What the task requires: Can you express the material from the line containing "This document pairs" down through the line containing "-0.019738, 0.065412, 0.606946]]" as a two-column CSV with the headers task and value? Give one row per task, with its text in task and its answer in value, each field quoted and any line breaks replaced with spaces.

━━━━━ Data records ━━━━━

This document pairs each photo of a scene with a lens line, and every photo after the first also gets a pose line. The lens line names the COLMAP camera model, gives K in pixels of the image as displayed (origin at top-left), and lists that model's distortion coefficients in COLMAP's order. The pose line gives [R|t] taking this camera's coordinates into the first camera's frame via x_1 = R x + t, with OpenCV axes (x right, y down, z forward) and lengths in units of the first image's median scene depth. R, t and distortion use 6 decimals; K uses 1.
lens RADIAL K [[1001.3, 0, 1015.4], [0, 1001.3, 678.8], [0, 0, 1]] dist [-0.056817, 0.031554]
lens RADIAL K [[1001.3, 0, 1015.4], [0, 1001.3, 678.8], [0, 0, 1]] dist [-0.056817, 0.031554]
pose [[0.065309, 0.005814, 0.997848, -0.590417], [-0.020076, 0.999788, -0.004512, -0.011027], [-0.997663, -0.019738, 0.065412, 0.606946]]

━━━━━
━━━━━ Data records ━━━━━

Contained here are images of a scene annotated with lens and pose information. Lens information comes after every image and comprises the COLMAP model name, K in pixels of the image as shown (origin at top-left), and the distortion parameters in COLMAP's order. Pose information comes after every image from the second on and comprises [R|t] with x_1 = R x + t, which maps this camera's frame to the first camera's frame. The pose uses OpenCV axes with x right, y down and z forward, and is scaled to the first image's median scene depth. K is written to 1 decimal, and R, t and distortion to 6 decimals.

━━━━━

Response area:
task,value
"This document pairs each photo of a scene with a lens line, and every photo after the first also gets a pose line. The lens line names the COLMAP camera model, gives K in pixels of the image as displayed (origin at top-left), and lists that model's distortion coefficients in COLMAP's order. The pose line gives [R|t] taking this camera's coordinates into the first camera's frame via x_1 = R x + t, with OpenCV axes (x right, y down, z forward) and lengths in units of the first image's median scene depth. R, t and distortion use 6 decimals; K uses 1.","lens RADIAL K [[1001.3, 0, 1015.4], [0, 1001.3, 678.8], [0, 0, 1]] dist [-0.056817, 0.031554] lens RADIAL K [[1001.3, 0, 1015.4], [0, 1001.3, 678.8], [0, 0, 1]] dist [-0.056817, 0.031554] pose [[0.065309, 0.005814, 0.997848, -0.590417], [-0.020076, 0.999788, -0.004512, -0.011027], [-0.997663, -0.019738, 0.065412, 0.606946]]"